### Exercise requirements
From the first line to the last, copy the material word for word; pictures stay out.

### Provided material

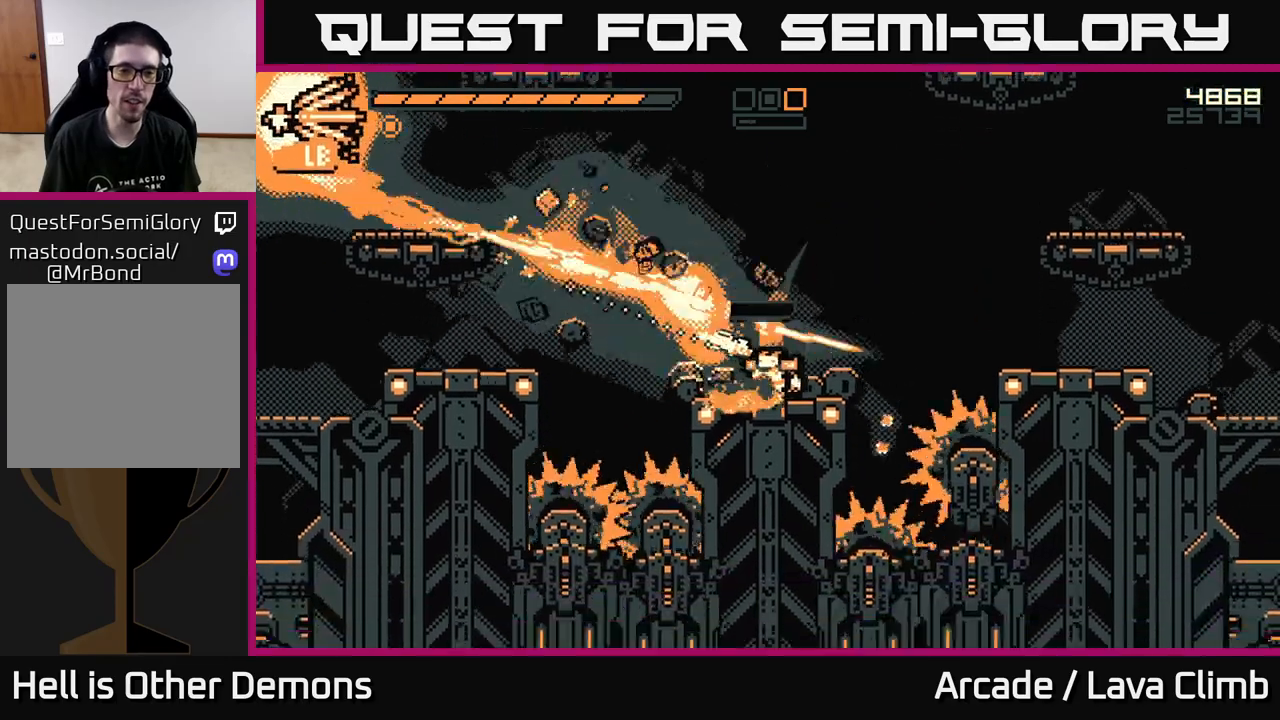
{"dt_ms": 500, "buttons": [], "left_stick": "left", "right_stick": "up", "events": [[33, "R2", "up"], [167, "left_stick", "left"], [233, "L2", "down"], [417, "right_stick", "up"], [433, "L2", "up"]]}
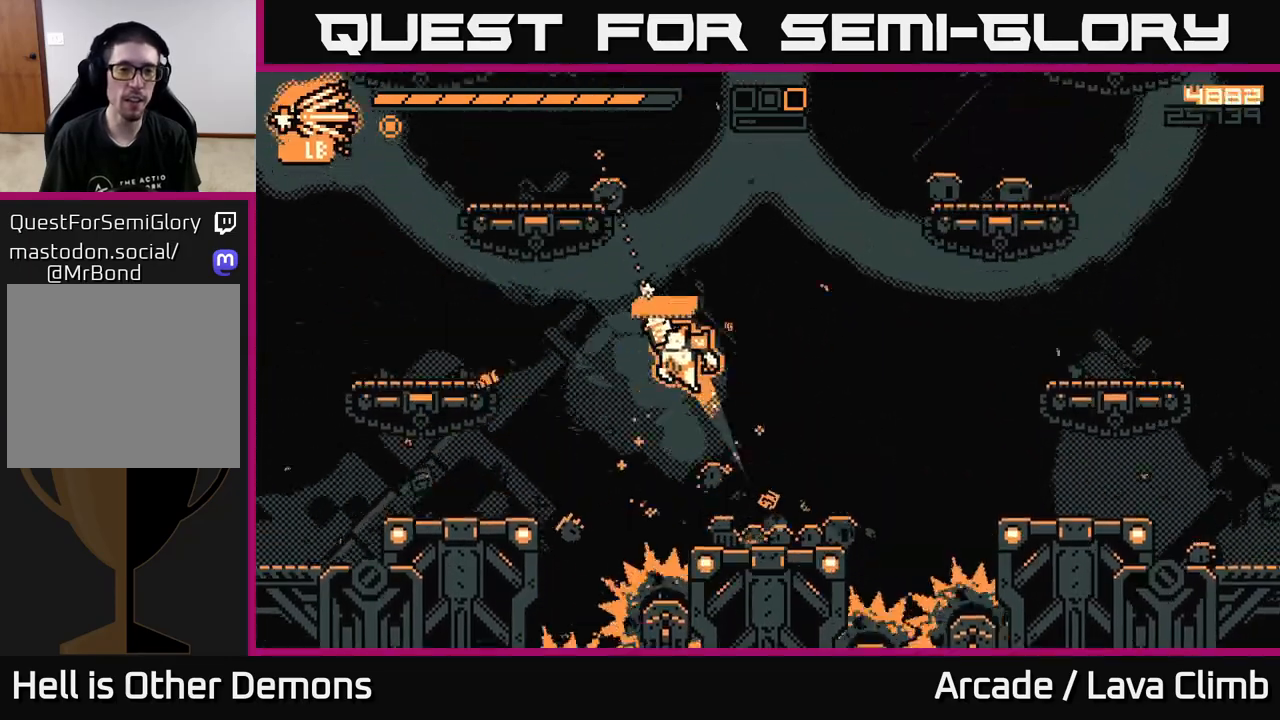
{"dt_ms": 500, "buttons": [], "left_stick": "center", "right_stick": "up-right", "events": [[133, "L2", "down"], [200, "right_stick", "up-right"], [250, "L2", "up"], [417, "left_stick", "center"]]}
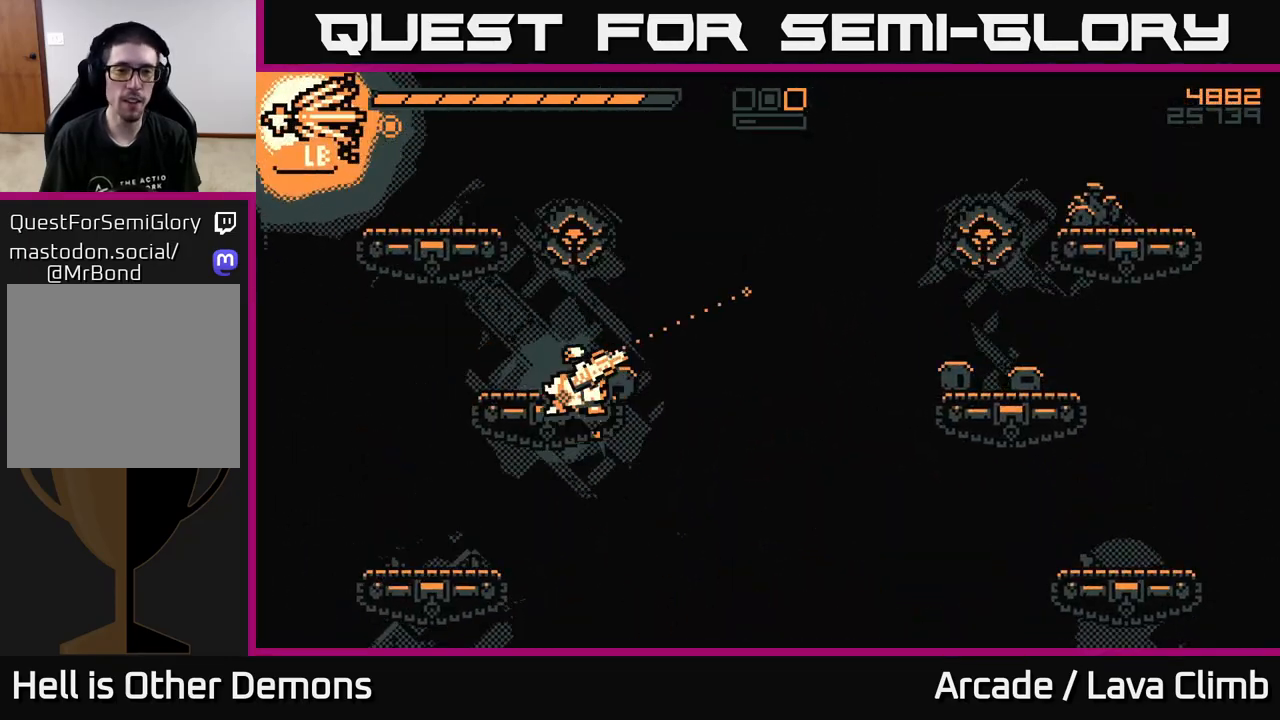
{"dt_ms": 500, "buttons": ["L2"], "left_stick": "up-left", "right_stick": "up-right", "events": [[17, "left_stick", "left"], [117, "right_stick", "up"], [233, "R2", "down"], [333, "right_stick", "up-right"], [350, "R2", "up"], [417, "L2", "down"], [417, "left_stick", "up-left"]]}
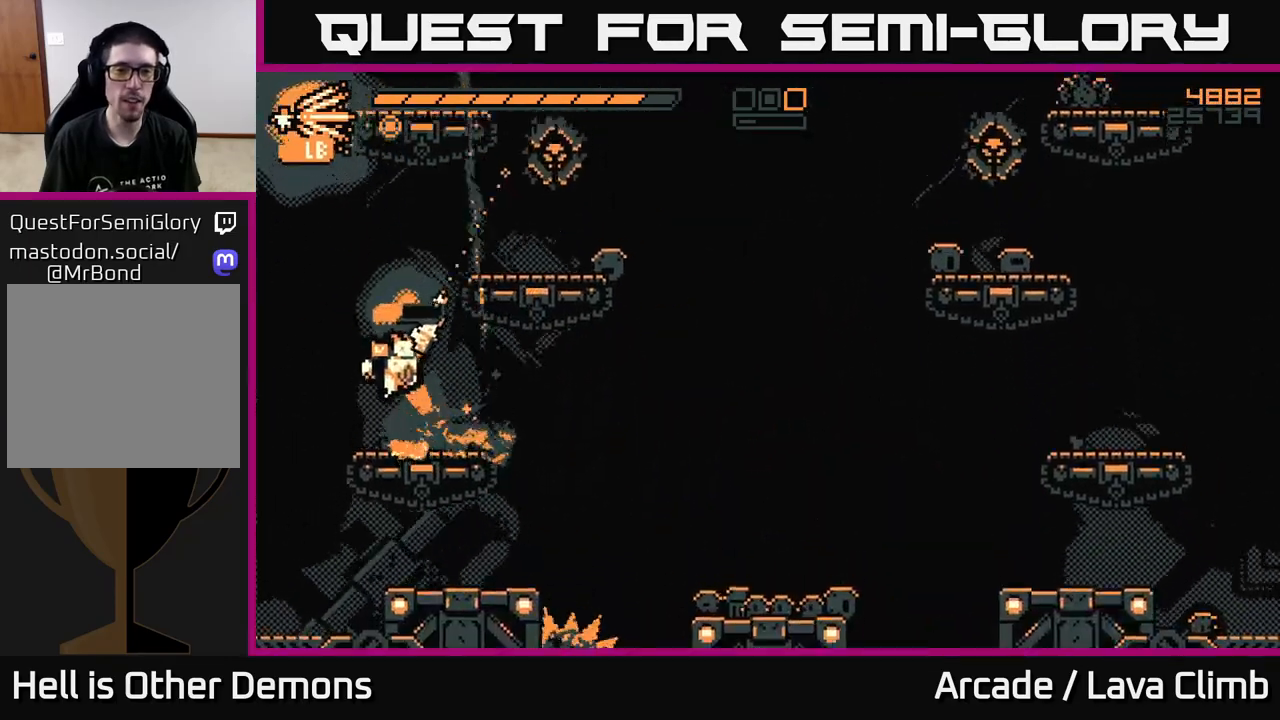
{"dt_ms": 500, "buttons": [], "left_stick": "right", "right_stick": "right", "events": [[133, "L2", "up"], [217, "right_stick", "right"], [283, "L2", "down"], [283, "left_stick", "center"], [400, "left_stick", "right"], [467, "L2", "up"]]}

### Task answer
{"dt_ms": 500, "buttons": [], "left_stick": "left", "right_stick": "up", "events": [[33, "R2", "up"], [167, "left_stick", "left"], [233, "L2", "down"], [417, "right_stick", "up"], [433, "L2", "up"]]}
{"dt_ms": 500, "buttons": [], "left_stick": "center", "right_stick": "up-right", "events": [[133, "L2", "down"], [200, "right_stick", "up-right"], [250, "L2", "up"], [417, "left_stick", "center"]]}
{"dt_ms": 500, "buttons": ["L2"], "left_stick": "up-left", "right_stick": "up-right", "events": [[17, "left_stick", "left"], [117, "right_stick", "up"], [233, "R2", "down"], [333, "right_stick", "up-right"], [350, "R2", "up"], [417, "L2", "down"], [417, "left_stick", "up-left"]]}
{"dt_ms": 500, "buttons": [], "left_stick": "right", "right_stick": "right", "events": [[133, "L2", "up"], [217, "right_stick", "right"], [283, "L2", "down"], [283, "left_stick", "center"], [400, "left_stick", "right"], [467, "L2", "up"]]}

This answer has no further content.